Une approche tout en douceur
Le travail de Nicolas Zemmour est absolument incroyable, car il a su apporter une douceur dans un univers terrifiant. Même si la mise en scène rappelle parfois un film d’horreur, elle est empreinte d’une touche d’espoir, avec la vision que les victimes se relèvent et retrouvent leur lumière. Ainsi, le metteur en scène a réussi à trouver un équilibre : on se sent à la fois mal à l’aise dans certains passages, entre autres par la proximité des interprètes rappelant un amour malsain, puis à la fois consolés, dans les séquences de danse remplies de précision et de beauté. Cela prouve que l’art, soit la danse dans ce cas-ci, a permis de parler d’un sujet délicat, de sensibiliser les gens en douceur.

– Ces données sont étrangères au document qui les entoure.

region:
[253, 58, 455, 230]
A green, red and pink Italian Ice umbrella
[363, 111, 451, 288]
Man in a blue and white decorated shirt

Bref, cette performance et cette recherche approfondie ont mis en lumière la difficulté de sortir d’une relation toxique. La peur de l’inconnu, la peur de tout perdre, le contrôle absolu qu’exerce l’agresseur et l’amour qui est là malgré tout seraient quelques raisons qui poussent une victime à rester avec une personne qui lui fait du mal. Cela démontre qu’il est primordial d’aborder les choses en douceur, de respecter les autres dans leurs choix, mais aussi de leur faire savoir qu’à l’extérieur, il y a des gens qui les aiment et qui seront là pour eux.